Pfizer funded the study. Dr. Martinón-Torres reported receiving research grants and/or honoraria as a consultant/adviser and/or speaker and for conducting vaccine trials for GlaxoSmithKline, MedImmune, Merck, Novartis, Pfizer/Wyeth, Sanofi Pasteur, and the Carlos III Health Institute. Several coauthors disclosed ties with pharmaceutical companies; four are stock-holding employees of Pfizer and another is an employee of a company contracted by Pfizer.
Key clinical point:
Major finding: IgG GMCs were lower in preterm than term infants for nearly half of the serotypes at all time points. Antipneumococcal IgG levels in preterm infants were generally lower than in term infants, but fewer differences in opsonophagocytic activity were seen between the groups.

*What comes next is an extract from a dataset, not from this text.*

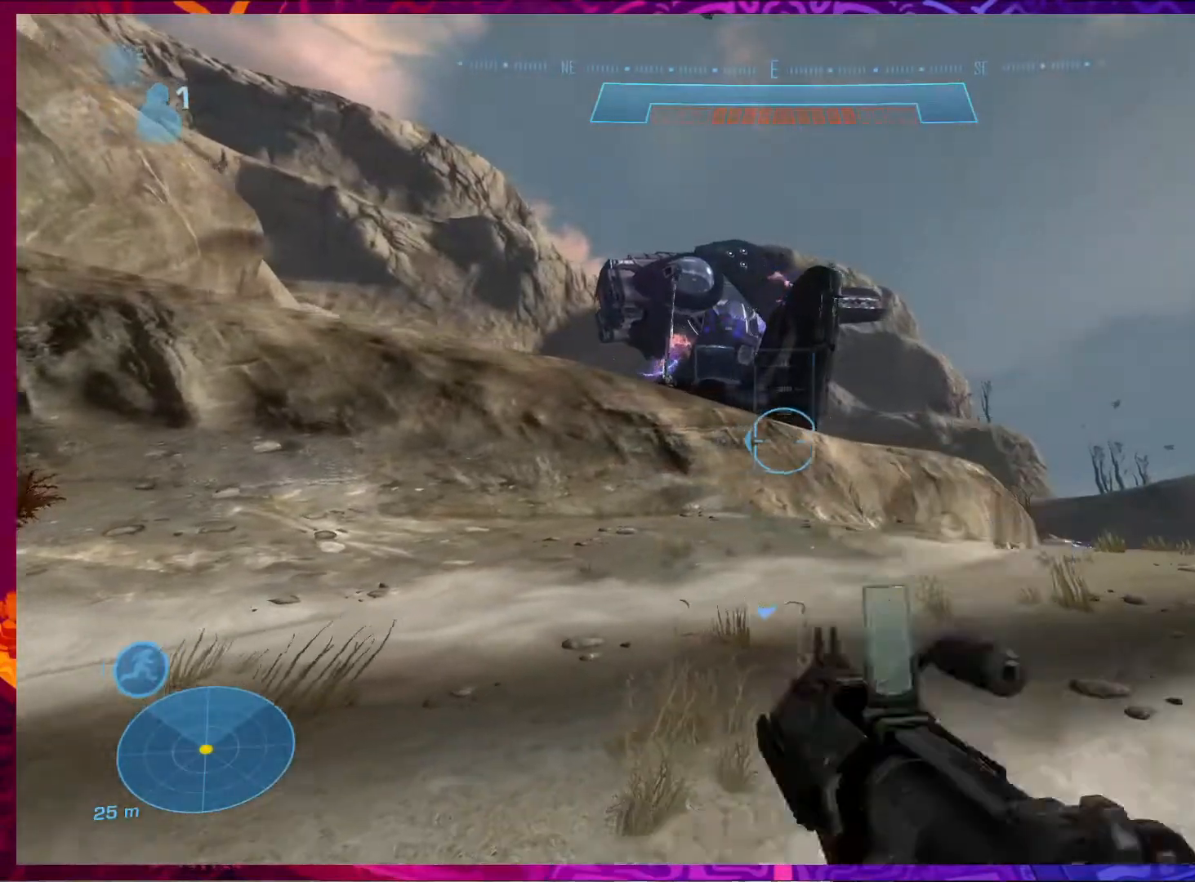
{"keys": ["d"], "mouse": [], "events": []}
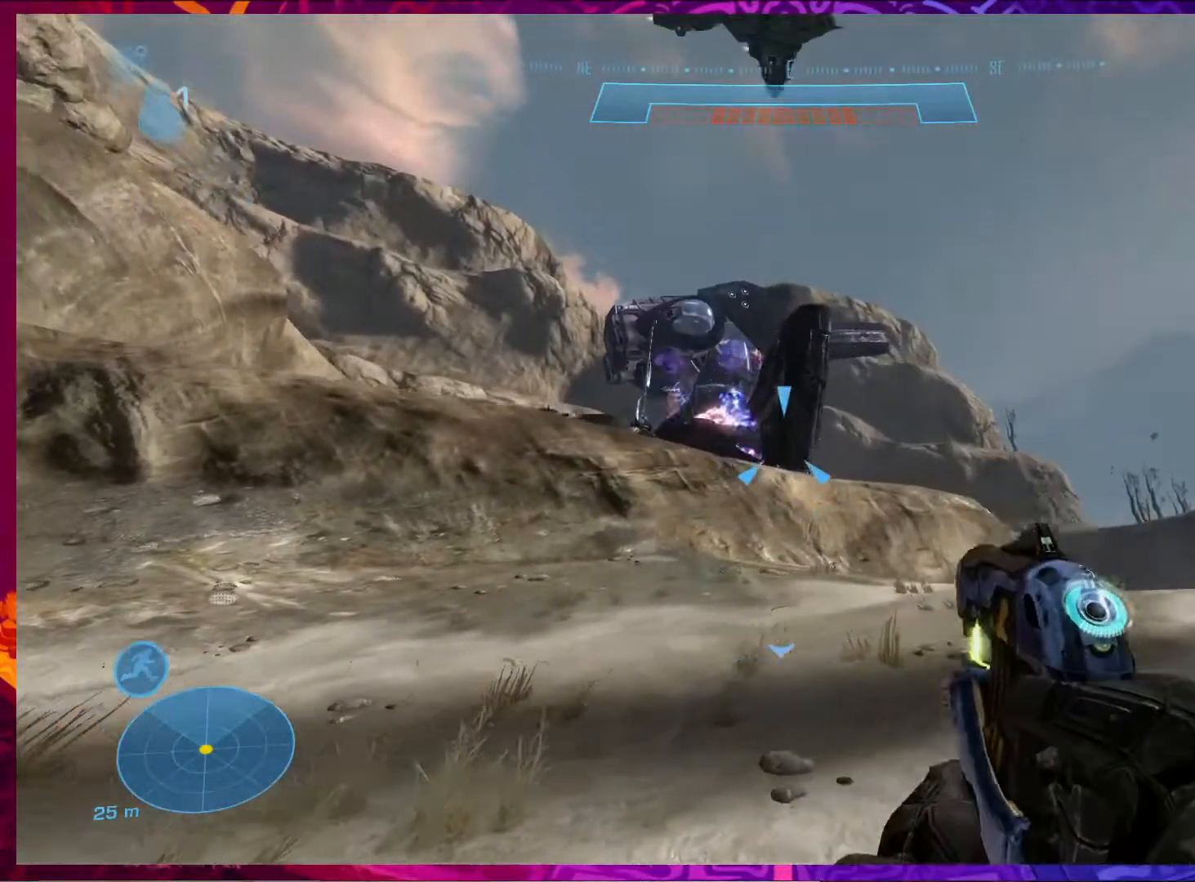
{"keys": ["d", "w"], "mouse": [], "events": [[33, "w", "down"]]}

Data source: In a phase IV study, 100 term and 100 preterm infants were evaluated for serum antibody persistence at 12 and 24 months.
Disclosures: Pfizer funded the study. Dr. Martinón-Torres reported receiving research grants and/or honoraria as a consultant/adviser and/or speaker and for conducting vaccine trials for GlaxoSmithKline, MedImmune, Merck, Novartis, Pfizer/Wyeth, Sanofi Pasteur, and the Carlos III Health Institute. Several coauthors disclosed ties with pharmaceutical companies; four are stock-holding employees of Pfizer and another is an employee of a company contracted by Pfizer.